Размер шрифта
-
+

История дождя - стр. 17

– Томми, окей.

И немецкий солдат возвращается на войну.

Он взбирается по склону воронки, попадает во Второй Раунд Атаки-Отступления и мгновенно погибает от пули, попавшей точно в середину лба.


Следующее, что Дедушка осознает, – он на носилках. Он не в Раю; никаких золотых улиц, никакой бессмертной пшеницы, ни одного Херувима. Вместо этого толчки и покачивания – я тоже их знаю. Вы привязаны к носилкам, они несут вас вперед, и вы видите лишь небо над собой.
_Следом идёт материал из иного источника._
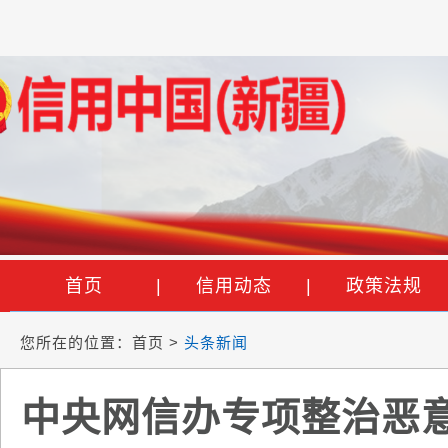
首页
|
信用动态
|
政策法规
您所在的位置：
首页
>
头条新闻
中央网信办专项整治恶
Оно движется назад, будто вы плывете вниз по реке и думаете: «Как же это странно – перемещаться по миру, лежа на спине».

В хорошие дни это может быть немного по-микеланджеловски, будто вы выпили Хевен ап[83]. Однажды я сообщила это Тимми. Ему понравилось, и он заметил:

– Да ты поэт, как и твой папа!

В такие вот хорошие дни, когда вас несут на лечебные процедуры, небо над вами синее и глубокое. Вы чувствуете, что никогда не видели его прежде, вы чувствуете, что это не крыша, а дверь, и она на самом деле уже совсем открыта, вам остается только ждать. Во всяком случае, такое мне было откровение. Впрочем, нет никаких ангелов. Я никогда не увлекалась Сикстинскими Фресками[84].
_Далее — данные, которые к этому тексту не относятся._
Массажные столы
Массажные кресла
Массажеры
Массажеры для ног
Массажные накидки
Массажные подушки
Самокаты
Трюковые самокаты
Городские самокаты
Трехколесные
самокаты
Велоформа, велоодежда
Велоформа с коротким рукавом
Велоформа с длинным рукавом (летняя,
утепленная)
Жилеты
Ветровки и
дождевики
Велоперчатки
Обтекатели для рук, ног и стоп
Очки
Перевязанного немцем Дедушку принесли в расположение британских войск. Казалось, на его груди появился набухший красный цветок. По словам Миссис Куинти, это, наверное, опять Преувеличенная Образность, какую я все время использую.
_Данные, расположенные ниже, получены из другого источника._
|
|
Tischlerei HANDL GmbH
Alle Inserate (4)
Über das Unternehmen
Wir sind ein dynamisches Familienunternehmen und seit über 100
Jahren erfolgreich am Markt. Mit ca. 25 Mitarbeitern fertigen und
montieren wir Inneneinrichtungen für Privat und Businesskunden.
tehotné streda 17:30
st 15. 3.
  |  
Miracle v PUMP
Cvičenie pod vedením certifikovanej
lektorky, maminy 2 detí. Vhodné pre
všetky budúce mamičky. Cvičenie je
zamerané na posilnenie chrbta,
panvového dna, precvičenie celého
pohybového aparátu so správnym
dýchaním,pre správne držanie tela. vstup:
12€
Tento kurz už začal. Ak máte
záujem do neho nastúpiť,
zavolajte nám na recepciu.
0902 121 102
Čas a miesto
А мне ни холодно ни жарко, могла бы я ей ответить.

Дело в том, что Дедушка не ожидал ничего подобного. То есть сначала – неимоверное изумление: «O, так вот как разворачивается сюжет». Итак, его несут на носилках, и он все время ожидает, что перейдет в мир иной. Что если бы боль стихла, он мог бы просто закрыть глаза и проснуться в стране Томаса Траэрна. Ведь Дедушка на самом деле верит в следующую жизнь, в которой, по его представлениям, всегда голубое небо, и свет льется из-за огромных белых облаков, а святые с длинными вьющимися волосами вроде как стоят на тех облаках и думают, что им следует выглядеть так, будто они совершенно безмятежные супергерои семидесятых годов, и при этом их мантии персиковых или абрикосовых оттенков достаточно удобны для тамошней погоды. Такая себе загробная жизнь. Как бы то ни было, после латинского языка, стояния на коленях и свечей Авраам довольно легко получил паспорт, и вот, покрытый засохшей кровью, он в той стране. Его веки трепещут, как крылья бабочки, на губах у него Kyrie eleison, Christe eleison[85], и вот уже ангелы протягивают руки, чтобы поднять его.

Только те руки грубоваты.

Потому что те руки вовсе не ангела, но молодого врача по имени Оливер Сиссли. Он весьма ревностно относится к своему делу. Взгляд Оливера пылает, и даже жуткие прыщи на шее не помешали ему приехать на войну, чтобы спасать жизни.

Дедушку доставили к Сиссли, будто на тарелочке с голубой каемочкой, и – бинго! Молодой Оливер принимается за работу, пока Дедушка находится в том месте между Жизнью и Смертью, – между Рыбой и Ловцом, как говорит мой отец. Оливер верит, что именно для таких дел он и прибыл на войну. Он начинает быстро извлекать пули – одну, другую, – да, на самом деле да, там три пули, – и оттаскивает Авраама прочь от Загробного Мира.

Дедушка На Волоске От Смерти.

Веселого в этом мало. Уж мне-то поверьте.